SQL to pull in product info to the reviews table

# pull in product info by inner join
# call the library, sqldf, 
# then the function, which also happens to be called sqldf
reviews_products <- sqldf::sqldf(" 
SELECT r.*, p.brand_name, p.product_name
FROM reviews r INNER JOIN products p ON r.product_id = p.product_id
                      ")

Get distinct values

# get distinct values of brand name and product name
# in the products table
# call the library, dplyr, then the function distinct
dplyr::distinct(reviews_products, brand_name, product_name)

Calculate the means

# calculate means
mean(reviews_products$rating)

## [1] 4.038411

mean(reviews_products[reviews_products$brand_name=='L\'Occitane',]$rating)

## [1] 3.880503

# Need the slash because of the ' in L'Occitane

mean(reviews_products[reviews_products$brand_name=='La Mer',]$rating)

## [1] 4.056645

Review Length

# Review length in characters
reviews_products$review_length <- nchar(reviews_products$review_text)

# Mean review length
mean(reviews_products$review_length, na.rm = TRUE)

## [1] 404.1374

Histogram of Review Length

hist(reviews_products$review_length,
     main = "Distribution of Review Length",
     xlab = "Review Length (Characters)",
     breaks = 30)

# Long VS Short Review

median_length <- median(reviews_products$review_length, na.rm = TRUE)
median_length

## [1] 327

reviews_products$length_group <- ifelse(
  reviews_products$review_length > median_length,
  "Long", "Short"
)

#Count of Long vs Short Reviews
table(reviews_products$length_group)

## 
##  Long Short 
##   763   773

#Proportion of Long VS SHort Reviews
prop.table(table(reviews_products$length_group))

## 
##      Long     Short 
## 0.4967448 0.5032552

#Count by Star Rating
table(reviews_products$rating, reviews_products$length_group)

##    
##     Long Short
##   1   64   103
##   2   53    65
##   3   74    48
##   4  123    88
##   5  449   469

Plot histograms

# plot histograms.
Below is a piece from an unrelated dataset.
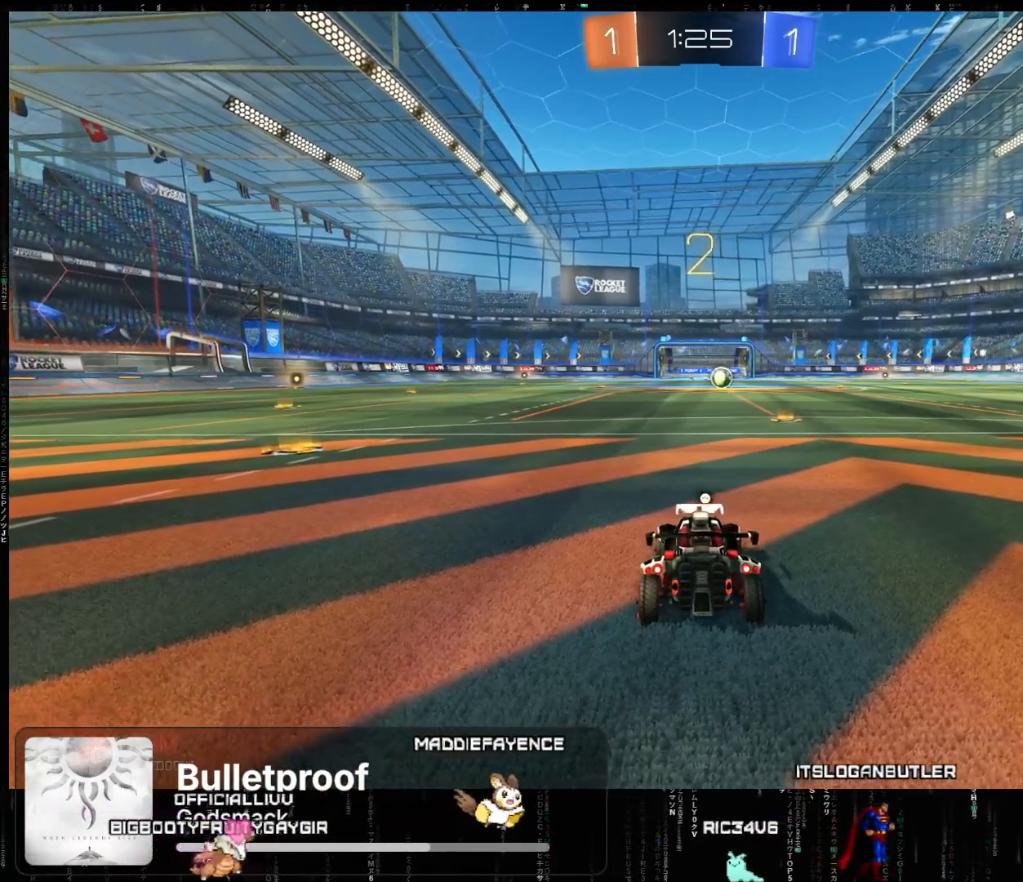
{"buttons": ["A", "R2"], "left_stick": "center", "events": [[33, "Y", "up"], [83, "Y", "down"], [200, "Y", "up"], [400, "A", "down"]]}
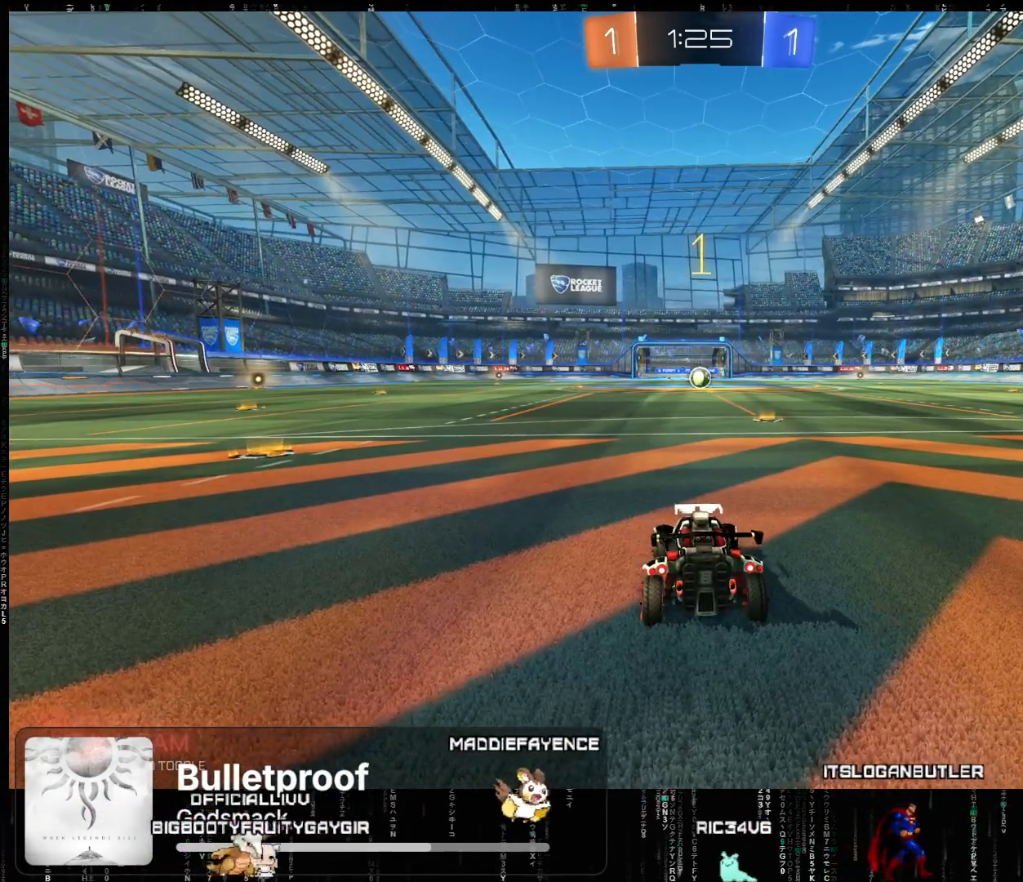
{"buttons": ["A", "R2"], "left_stick": "center", "events": [[300, "left_stick", "right"], [433, "left_stick", "center"]]}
Lay out the 3 graphs
layout(matrix(c(1,1,2,3), 2, 2, byrow = TRUE))

hTotal <- hist(reviews_products$rating, breaks = seq(0, 5, by = 1),
           main = 'Distribution of Ratings', xlab = 'Review Ratings (in Stars)')

h1 <- hist(reviews[reviews_products$brand_name == 'L\'Occitane',]$rating, breaks = seq(0, 5, by = 1),
           main = 'Distribution of L\'Occitane Ratings', xlab = 'Review Ratings (in Stars)')

h2 <- hist(reviews[reviews_products$brand_name == 'La Mer',]$rating, breaks = seq(0, 5, by = 1),
           main = 'Distribution of La Mer Ratings', xlab = 'Review Ratings (in Stars)')

Code generated by GPT

# Assuming 'loccitane_reviews' is your DataFrame and 'rating' is the column with the ratings for L'Occitane products
# First, make sure you have the correct data filtered for L'Occitane. Here's a mock-up for loading and filtering data.

# Load the data
#reviews <- read.csv("path_to_reviews.csv")
#products <- read.csv("path_to_products.csv")
my_working_dir_mac <- "~/Desktop/MKTAnalytics/Data/Sephora" # working directory if on a Mac
my_working_dir_pc <- "C:\\Users\\rebec\\OneDrive\\Desktop\\MKTAnalytics\\Data\\Sephora" # if on a PC

myFile_products <- "C:/Users/risar/Downloads/Lehigh/MSBA - 2025/Spring 2026 Classes/MKT 326/Sephora/Sephora/products.csv"

myFile_reviews  <- "C:/Users/risar/Downloads/Lehigh/MSBA - 2025/Spring 2026 Classes/MKT 326/Sephora/Sephora/reviews.csv"

myFile_authors  <- "C:/Users/risar/Downloads/Lehigh/MSBA - 2025/Spring 2026 Classes/MKT 326/Sephora/Sephora/authors.csv"

#setwd(my_working_dir_mac)
products <- read.csv(myFile_products)
reviews <- read.csv(myFile_reviews)
authors <- read.csv(myFile_authors)

# Merge reviews with products
review_product_data <- merge(reviews, products, by = "product_id")

# Filter for L'Occitane products
loccitane_reviews <- subset(review_product_data, brand_name == "L'Occitane")

# Ensure the rating column is numeric
#loccitane_reviews$rating <- as.numeric(loccitane_reviews$rating)
loccitane_reviews$rating.x <- as.numeric(loccitane_reviews$rating.x)

# Handling possible NAs in rating after conversion
#loccitane_reviews <- loccitane_reviews[!is.na(loccitane_reviews$rating), ]
loccitane_reviews <- loccitane_reviews[!is.na(loccitane_reviews$rating.x), ]

# Plot histogram of ratings
#hist(loccitane_reviews$rating, 
hist(loccitane_reviews$rating.x, 
     breaks = seq(0.5, 5.5, by = 1), # Adjust breaks to suit the range and bin width you want
     main = "Histogram of Ratings for L'Occitane Products",
     xlab = "Ratings",
     ylab = "Frequency",
     col = "blue",
     border = "black")

# Adding a grid for better visualization
grid(nx = NULL, ny = NULL, col = "gray", lty = "dotted")

Vader Sentiment Scores

#install.packages("vader")
library(vader)

# Filter for one-star reviews only
one_star <- subset(reviews_products, rating == 1)

# Remove missing review text
one_star <- one_star[!is.na(one_star$review_text), ]

# Calculate VADER compound sentiment scores
one_star$vader <- vader_df(one_star$review_text)$compound

# Average VADER scores: Long vs Short
aggregate(vader ~ length_group, data = one_star, mean)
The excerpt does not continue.